First of all, learn more about your prostate, because a well-informed man can make the right decisions. Then there is your age and your family tree. If you are young, forty years old, you do not have to worry. At this age prostate cancer is virtually unknown. There is a genetic link between your family. If your father, brother or grandfather was diagnosed with prostate cancer at an early age and may have died from it, then you are more likely to have it at a relatively young age. If this is the case for you, then you should take your first PSA test in your forties. Your doctor, based on the results of your examination, will tell you when to do the second test, in a year or even five years. If you do not have a family history, you could have your first PSA test in your fifties. Again, your doctor will prescribe the next test based on the results of the first test.
How prostate cancer spreads
The cancer cells spread outwards with an immediate growth to the neighboring parts of the body, through the gland capsule, such as in the seminal vesicles and the urinary bladder. They can sometimes spread through the circulatory system and then be implanted and multiplied in the bones of the spine. Finally, the cells can spread through the lymph nodes, to eventually empty back into the circulatory system. As a result, lymph nodes can become infected with cancer cells as they try to clear the lymph.
In Cyprus prostate cancer is one of the most common cancers in men and affects around 300-350 patients each year. A man has a 10% chance of developing prostate cancer and a 2% chance of dying from it. Indeed, it is rather unlikely for a man to live for many years, without experiencing prostate cancer. However, this does not necessarily mean that discomfort appear. Thus, several die, who have not been diagnosed in their lifetime because they had never had symptoms.
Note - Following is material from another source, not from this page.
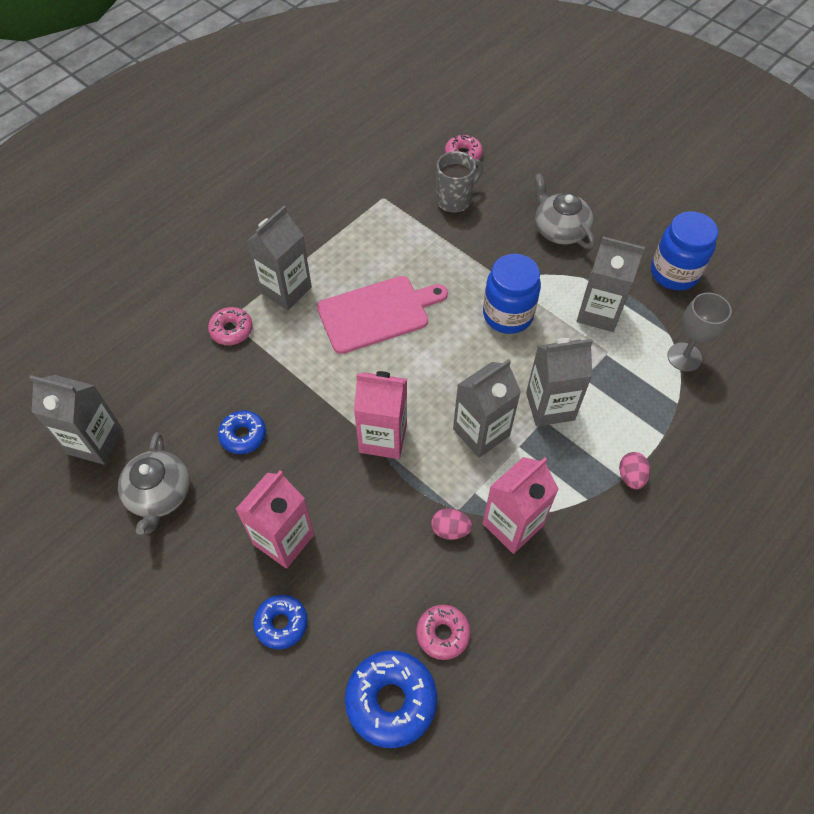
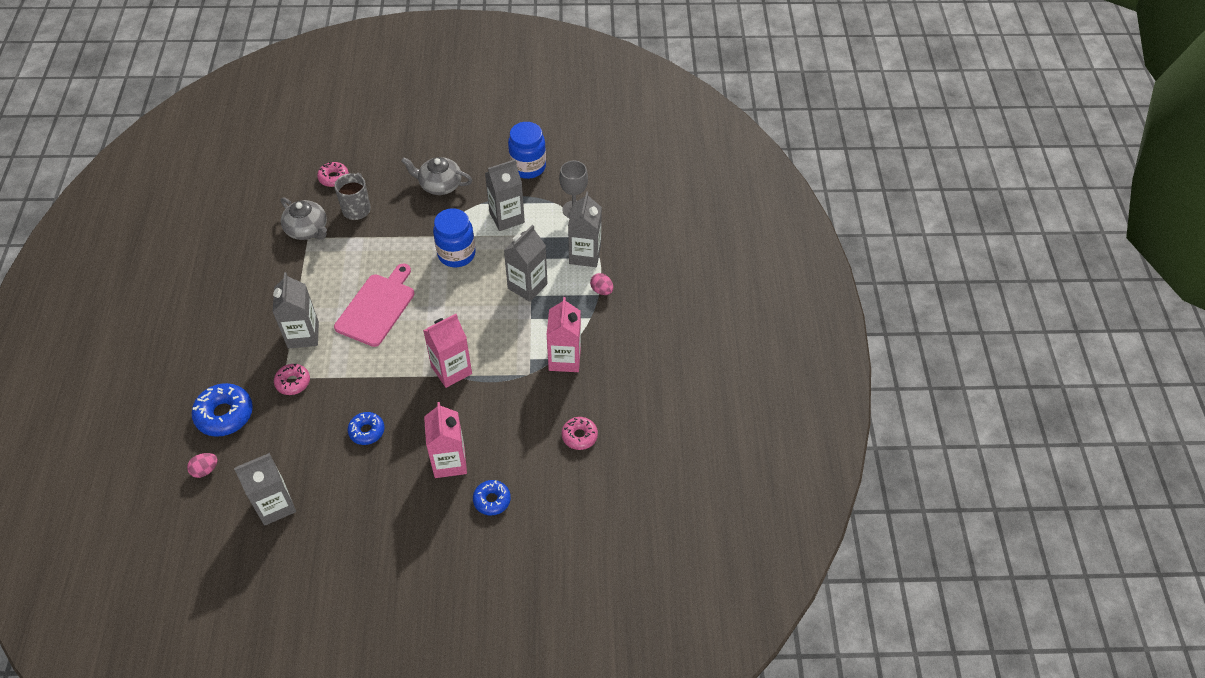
camera: 45 degrees left, 5 degrees down
(159, 494) = (350, 499): grey teapot -> grey teapot (307, 230)
(391, 700) = (584, 485): blue donut -> blue donut (224, 414)
(450, 529) = (535, 386): pink egg -> pink egg (205, 470)
(481, 432) = (503, 327): grey carton -> grey carton (585, 255)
Most of the times there no symptoms associated with the early stages of prostate cancer. As the disease progresses and the tumor grows, it may press on the urethra, which passes through the gland, blocking the flow of urine during urination. In this case the patient may notice a weak and intermittent flow of urine, which may require more effort. Also, after urinating, he may still have the feeling of incomplete emptying of the bladder, frequent urination, dysuria, nocturia etc. However, these are not particularly prostate cancer symptoms, as they occur more often in cases of normal gland enlargement (hypertrophy).
Blood in the seminal fluid may be a sign of prostate cancer, but it is still a common phenomenon which is not necessarily associated with malignancy. If the tumor has spread to the bones, it may cause pain. The most common place for this to appear, is usually the spine. Usually, patients with symptoms such as those mentioned earlier visit their doctor or GP. Subsequently, and after the initial examinations, patients with suspected prostate cancer are referred to the urologist. Judging from the symptoms and the laboratory tests he will decide and proceed to a prostate biopsy (usually a painless procedure). After the microscopic examination of the biopsy specimen and if the diagnosis is cancer, further treatment will be decided jointly with the radiotherapist oncologist. The treatment dependents solely on the stage of the disease in conjunction with the general condition of the patient and his age. The choice of treatment is always based on the patient’s preference.